> PROBLEM SET:
(a) Answer these questions from the text on gender inequality in Japan:
(i) How many women ministers did Kishida Fumio appoint in October 2023, and out of how many ministers in total?
(ii) Where did Japan rank in the World Economic Forum's 2023 Gender Gap Index?
(iii) At what event did Ueno Chizuko speak in 2019?
(b) Repeat word for word the part of the text on gender inequality in Japan starting at "Professor Yuki Honda has" and ending at "across the country.".

In 2018, at a LDP party meeting, the politician Kanji Kato was caught saying that young women without children were a burden on the state, prescribing that women should have at least three children. Professor Yuki Honda, argues that the historic social circulation model built in post-war Japan which divided labour on the grounds of gender and later reinforced by a limited welfare state, positions women as primary caretakers of children and elderly in the family unit. Even where women do pursue professional careers therefore, there is an equally forceful social expectation to prioritise bearing children.
Another aspect is the politically rampant sexist stereotypes that are used to characterise women in professional contexts. In October 2023, Japanese Prime Minister Kishida Fumio appointed a record five women ministers out of a total of nineteen. This move was lauded by some as reflecting ‘a focus on gender’ and a continuation of the precedent set by his predecessor, the late Shinzo Abe who coined the frame ‘womeneconomics.’ However, Kishida duly remarked that he expected his female ministers to ‘do their jobs while fully demonstrating their sense and empathy which are unique to women.’
Reflected in this statement is the entrenched view that women have intrinsic and distinctive characteristics that directly contrast with their male counterparts. The implicit subjugation of these traits moreover, was reinforced by the lack of female appointees at lower levels of government where only 7% of 73 ministerial positions were given to women.
To reflect the stagnation of improvements to the positions of women in Japanese society, the IMF reported as early as 2019 that Japan was stalling in gender equality compared to the rest of the world. Four years later, Japan ranked a deplorable 123 out of 146 for the World Economic Forum’s 2023 Gender Gap Index. This was the worst result for Japan since the report was first published in 2006. This gap was explained by the prevalence of female non-regular workers who are paid uniformly less and treated as more dispensable than their respective predominantly-male and regular workforce.
During Covid-19, this economic gender divide lurched into something far graver. Uniquely to Japan, the pandemic caused rates of female suicide to rise sharply. The number of women who took their own lives rose in 2020-2021 from 42 to 7,608. Many pundits indicated that this was a result of the spike in job insecurity in unregular work, thus disproportionately impacting women. These economic impacts were compounded by lower rates of marriage, increasing the strain on many ‘unmarried women who don’t have a secure economic foundation.’ The pandemic, for many, highlighted the grave reality that the continuation of economic gender inequality has devastating consequences for women in Japan.
There are women fighting to challenge institutional and economic gender discrimination throughout Japan. One of these women is Ueno Chizuko who gave a fiery condemnation of elite universities’ complicity in the systemic gender subjugation of women. In 2019, at the University of Tokyo’s matriculation ceremony, she called for the most prestigious universities to acknowledge their role in recognising gender discrimination and other injustices like those which led to the medical entrance exam scandal.
Professor Yuki Honda has similarly reinforced the role that universities must play in promoting women’s political and economic empowerment. She argues that academic institutions will be key in reimagining how education, work, and family are divided, a change integral to challenge the precarious economic position of women across the country.
Gender equality in Japan is a distant reality. Programmes like ‘womeneconomics’ only go so far as to challenge top level senior positions and reinforce pervasive sexist stereotypes which consolidate male political and economic dominance. Key to ensuring more women are in senior economic and political positions, is the dismantling of social stigmas that consistently sideline women in professional contexts and contain their societal role to the household.

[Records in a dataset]
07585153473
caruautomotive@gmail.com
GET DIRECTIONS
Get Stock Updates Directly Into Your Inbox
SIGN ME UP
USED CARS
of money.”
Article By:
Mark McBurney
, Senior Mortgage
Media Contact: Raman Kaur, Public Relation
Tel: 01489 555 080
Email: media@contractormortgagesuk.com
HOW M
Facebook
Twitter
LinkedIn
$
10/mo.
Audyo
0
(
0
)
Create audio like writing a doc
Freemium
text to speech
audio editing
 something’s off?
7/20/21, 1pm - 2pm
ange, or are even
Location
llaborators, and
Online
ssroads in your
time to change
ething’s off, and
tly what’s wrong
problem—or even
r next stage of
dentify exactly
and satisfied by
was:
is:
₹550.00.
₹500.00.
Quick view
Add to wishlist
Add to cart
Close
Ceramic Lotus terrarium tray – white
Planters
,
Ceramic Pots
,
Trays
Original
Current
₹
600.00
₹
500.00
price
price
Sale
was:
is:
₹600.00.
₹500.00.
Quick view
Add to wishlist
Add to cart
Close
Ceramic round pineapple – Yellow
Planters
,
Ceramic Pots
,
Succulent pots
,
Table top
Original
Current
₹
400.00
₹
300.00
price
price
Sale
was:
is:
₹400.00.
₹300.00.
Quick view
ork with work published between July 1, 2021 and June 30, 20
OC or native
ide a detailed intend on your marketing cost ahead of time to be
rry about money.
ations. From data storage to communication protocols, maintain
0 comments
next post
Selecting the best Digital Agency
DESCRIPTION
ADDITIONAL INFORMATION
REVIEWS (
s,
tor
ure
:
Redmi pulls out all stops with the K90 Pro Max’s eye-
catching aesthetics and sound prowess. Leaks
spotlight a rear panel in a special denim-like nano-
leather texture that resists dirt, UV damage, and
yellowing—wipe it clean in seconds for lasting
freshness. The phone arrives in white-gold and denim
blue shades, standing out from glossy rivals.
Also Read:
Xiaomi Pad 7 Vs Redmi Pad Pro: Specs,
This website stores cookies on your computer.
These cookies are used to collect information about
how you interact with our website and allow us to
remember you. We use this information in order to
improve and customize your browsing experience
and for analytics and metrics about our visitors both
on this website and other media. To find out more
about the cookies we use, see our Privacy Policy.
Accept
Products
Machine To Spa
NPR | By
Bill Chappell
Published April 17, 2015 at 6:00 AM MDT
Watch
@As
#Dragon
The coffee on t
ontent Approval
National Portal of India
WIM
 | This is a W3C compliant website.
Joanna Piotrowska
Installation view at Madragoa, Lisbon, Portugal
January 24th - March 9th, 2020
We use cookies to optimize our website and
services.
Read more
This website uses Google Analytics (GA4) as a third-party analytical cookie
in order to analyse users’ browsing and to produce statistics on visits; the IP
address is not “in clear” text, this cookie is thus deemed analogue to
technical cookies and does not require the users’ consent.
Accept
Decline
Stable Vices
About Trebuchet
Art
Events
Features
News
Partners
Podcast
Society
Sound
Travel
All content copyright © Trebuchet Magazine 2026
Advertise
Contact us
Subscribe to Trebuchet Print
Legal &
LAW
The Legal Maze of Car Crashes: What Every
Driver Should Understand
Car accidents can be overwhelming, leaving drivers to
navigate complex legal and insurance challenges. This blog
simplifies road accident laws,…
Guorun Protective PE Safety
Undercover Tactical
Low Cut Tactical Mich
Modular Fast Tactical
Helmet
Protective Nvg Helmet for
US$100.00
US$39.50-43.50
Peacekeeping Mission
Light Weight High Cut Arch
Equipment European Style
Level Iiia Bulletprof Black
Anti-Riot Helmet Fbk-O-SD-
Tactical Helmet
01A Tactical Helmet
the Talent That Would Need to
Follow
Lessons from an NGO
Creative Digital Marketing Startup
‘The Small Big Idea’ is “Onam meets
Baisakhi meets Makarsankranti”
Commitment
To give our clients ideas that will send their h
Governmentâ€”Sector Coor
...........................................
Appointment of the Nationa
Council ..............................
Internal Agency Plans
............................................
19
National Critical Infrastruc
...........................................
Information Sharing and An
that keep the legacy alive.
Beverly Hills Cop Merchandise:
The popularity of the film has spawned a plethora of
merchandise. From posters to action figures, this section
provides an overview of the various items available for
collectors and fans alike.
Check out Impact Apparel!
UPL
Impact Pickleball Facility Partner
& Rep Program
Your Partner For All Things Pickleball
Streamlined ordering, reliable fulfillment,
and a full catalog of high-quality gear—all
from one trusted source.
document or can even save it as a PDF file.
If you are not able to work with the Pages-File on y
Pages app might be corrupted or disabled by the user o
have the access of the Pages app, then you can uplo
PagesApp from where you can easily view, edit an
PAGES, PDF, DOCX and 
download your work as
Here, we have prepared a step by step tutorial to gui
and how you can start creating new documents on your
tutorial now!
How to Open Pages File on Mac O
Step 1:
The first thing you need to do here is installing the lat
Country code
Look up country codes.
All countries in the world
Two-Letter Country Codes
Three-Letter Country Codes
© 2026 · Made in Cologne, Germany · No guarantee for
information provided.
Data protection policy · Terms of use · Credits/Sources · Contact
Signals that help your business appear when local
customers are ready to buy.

> SOLUTION LIST:
(a)
(i) Five women out of nineteen ministers.
(ii) 123 out of 146.
(iii) The University of Tokyo's matriculation ceremony.

(b)
Professor Yuki Honda has similarly reinforced the role that universities must play in promoting women’s political and economic empowerment. She argues that academic institutions will be key in reimagining how education, work, and family are divided, a change integral to challenge the precarious economic position of women across the country.